== Extract ==
====

    • JessMac42's avatar
      New Contributor II

      The modem is actually compatible for Gigabit, I just don't pay for the service, just the 300/30 service.. My desktop is the only device actually wired into the modem via CAT6, but assuming faulty hardware (KISS troubleshooting) I verified both my LAN device and modem are operating without issue and all the ports on the modem are working. With that being said, I did do tests with my laptop over the WiFi and the results were similar, although the speeds were different, which is to be expected when comparing WiFi to CAT6 speeds. Prior to COVID, my speeds were consistently close to 300 down nearly all the time (maybe 200-ish during peak times) and there has been zero hardware or configuration changes. It's only within the past two months that issues have started. Again, I realize with everyone home, the nodes are going to be experiencing more bandwidth usage, so speed may not be completely optimal. To be honest, this would all be fine if Cox was more honest about it. Especially if there was a disclaimer that temporarily high bandwidth services will have reduced functionality during this time. Thank God I pay for VPN...
====
== Information given ==
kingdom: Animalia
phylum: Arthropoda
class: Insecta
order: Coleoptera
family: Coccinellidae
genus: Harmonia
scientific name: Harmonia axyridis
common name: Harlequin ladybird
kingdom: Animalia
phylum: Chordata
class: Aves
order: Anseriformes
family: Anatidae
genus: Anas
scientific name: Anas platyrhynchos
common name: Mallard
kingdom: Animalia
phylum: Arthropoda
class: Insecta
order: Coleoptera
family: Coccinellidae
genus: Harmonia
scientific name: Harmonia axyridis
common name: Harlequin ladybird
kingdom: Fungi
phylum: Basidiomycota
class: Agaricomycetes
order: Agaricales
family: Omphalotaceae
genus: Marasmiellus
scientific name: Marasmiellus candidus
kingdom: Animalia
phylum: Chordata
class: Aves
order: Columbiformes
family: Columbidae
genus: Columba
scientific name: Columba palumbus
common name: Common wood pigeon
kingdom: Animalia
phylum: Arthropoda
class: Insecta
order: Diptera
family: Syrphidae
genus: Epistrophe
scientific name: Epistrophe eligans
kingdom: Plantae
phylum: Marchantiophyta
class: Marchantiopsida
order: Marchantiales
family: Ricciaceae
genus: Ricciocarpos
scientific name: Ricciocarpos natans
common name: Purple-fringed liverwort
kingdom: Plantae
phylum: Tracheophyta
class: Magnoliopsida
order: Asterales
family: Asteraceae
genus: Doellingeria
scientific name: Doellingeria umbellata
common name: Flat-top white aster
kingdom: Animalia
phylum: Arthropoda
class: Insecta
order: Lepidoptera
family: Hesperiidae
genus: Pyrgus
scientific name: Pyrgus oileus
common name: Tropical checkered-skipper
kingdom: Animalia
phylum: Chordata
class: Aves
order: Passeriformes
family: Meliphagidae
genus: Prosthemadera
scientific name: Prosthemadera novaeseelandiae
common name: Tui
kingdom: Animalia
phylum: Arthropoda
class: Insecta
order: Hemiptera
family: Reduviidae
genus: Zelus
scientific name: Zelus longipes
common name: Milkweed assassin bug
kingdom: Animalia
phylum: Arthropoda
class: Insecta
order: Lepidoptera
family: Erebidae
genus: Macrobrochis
====
== Task brief ==
In the forum post about internet speeds, which service tier does the poster pay for?

== Response for this exercise ==
The 300/30 service.